*Collected data*.
━━━━━━━━

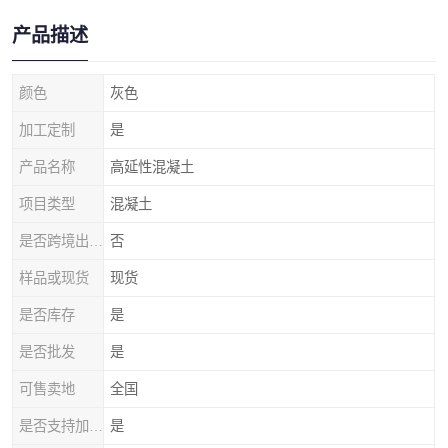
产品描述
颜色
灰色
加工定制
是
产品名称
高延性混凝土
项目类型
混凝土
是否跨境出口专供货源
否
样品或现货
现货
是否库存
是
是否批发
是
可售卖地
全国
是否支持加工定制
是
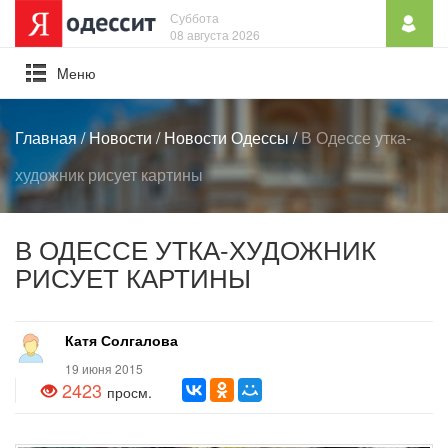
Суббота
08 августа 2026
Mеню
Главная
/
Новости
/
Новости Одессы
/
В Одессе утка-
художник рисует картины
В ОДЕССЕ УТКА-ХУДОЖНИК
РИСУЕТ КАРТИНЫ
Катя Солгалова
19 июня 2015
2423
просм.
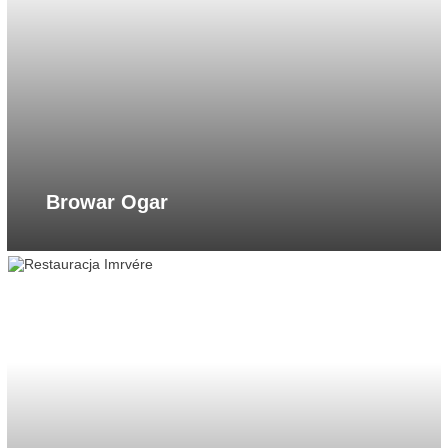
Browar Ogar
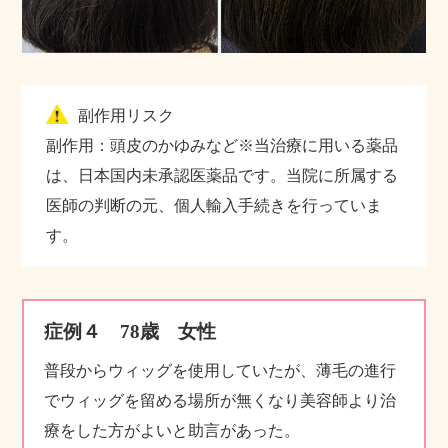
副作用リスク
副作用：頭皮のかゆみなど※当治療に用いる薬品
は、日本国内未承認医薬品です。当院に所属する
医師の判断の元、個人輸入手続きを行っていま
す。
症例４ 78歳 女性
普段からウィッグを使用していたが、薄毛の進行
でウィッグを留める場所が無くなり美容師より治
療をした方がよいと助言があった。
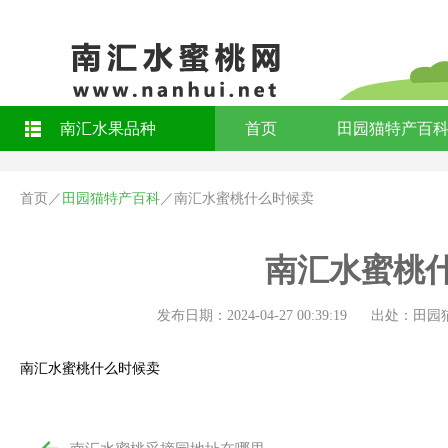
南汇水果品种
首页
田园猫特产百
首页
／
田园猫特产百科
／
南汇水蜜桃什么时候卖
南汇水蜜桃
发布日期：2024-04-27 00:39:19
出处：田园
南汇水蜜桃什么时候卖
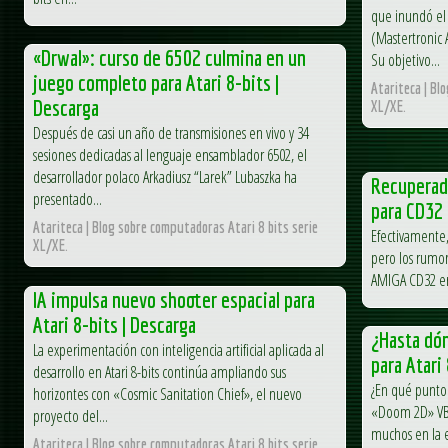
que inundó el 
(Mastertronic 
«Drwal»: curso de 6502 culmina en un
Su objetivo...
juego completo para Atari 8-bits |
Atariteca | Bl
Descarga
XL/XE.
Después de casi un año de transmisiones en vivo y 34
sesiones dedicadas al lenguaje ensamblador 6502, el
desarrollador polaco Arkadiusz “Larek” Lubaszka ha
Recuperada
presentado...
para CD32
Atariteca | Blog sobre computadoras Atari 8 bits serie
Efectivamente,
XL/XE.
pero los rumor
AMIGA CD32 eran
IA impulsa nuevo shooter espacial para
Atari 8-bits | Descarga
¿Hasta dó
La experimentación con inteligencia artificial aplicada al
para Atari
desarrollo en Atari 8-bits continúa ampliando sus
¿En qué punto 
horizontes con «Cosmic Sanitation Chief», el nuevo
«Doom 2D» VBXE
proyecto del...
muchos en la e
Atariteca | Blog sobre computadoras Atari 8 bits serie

━━━━━━━━

*What is needed*. Every entry above should be duplicated exactly. Do not include the images.

*Response to the exercise*.
产品描述
颜色
灰色
加工定制
是
产品名称
高延性混凝土
项目类型
混凝土
是否跨境出口专供货源
否
样品或现货
现货
是否库存
是
是否批发
是
可售卖地
全国
是否支持加工定制
是
Суббота
08 августа 2026
Mеню
Главная
/
Новости
/
Новости Одессы
/
В Одессе утка-
художник рисует картины
В ОДЕССЕ УТКА-ХУДОЖНИК
РИСУЕТ КАРТИНЫ
Катя Солгалова
19 июня 2015
2423
просм.
Browar Ogar
副作用リスク
副作用：頭皮のかゆみなど※当治療に用いる薬品
は、日本国内未承認医薬品です。当院に所属する
医師の判断の元、個人輸入手続きを行っていま
す。
症例４ 78歳 女性
普段からウィッグを使用していたが、薄毛の進行
でウィッグを留める場所が無くなり美容師より治
療をした方がよいと助言があった。
南汇水果品种
首页
田园猫特产百
首页
／
田园猫特产百科
／
南汇水蜜桃什么时候卖
南汇水蜜桃
发布日期：2024-04-27 00:39:19
出处：田园
南汇水蜜桃什么时候卖
que inundó el 
(Mastertronic 
«Drwal»: curso de 6502 culmina en un
Su objetivo...
juego completo para Atari 8-bits |
Atariteca | Bl
Descarga
XL/XE.
Después de casi un año de transmisiones en vivo y 34
sesiones dedicadas al lenguaje ensamblador 6502, el
desarrollador polaco Arkadiusz “Larek” Lubaszka ha
Recuperada
presentado...
para CD32
Atariteca | Blog sobre computadoras Atari 8 bits serie
Efectivamente,
XL/XE.
pero los rumor
AMIGA CD32 eran
IA impulsa nuevo shooter espacial para
Atari 8-bits | Descarga
¿Hasta dó
La experimentación con inteligencia artificial aplicada al
para Atari
desarrollo en Atari 8-bits continúa ampliando sus
¿En qué punto 
horizontes con «Cosmic Sanitation Chief», el nuevo
«Doom 2D» VBXE
proyecto del...
muchos en la e
Atariteca | Blog sobre computadoras Atari 8 bits serie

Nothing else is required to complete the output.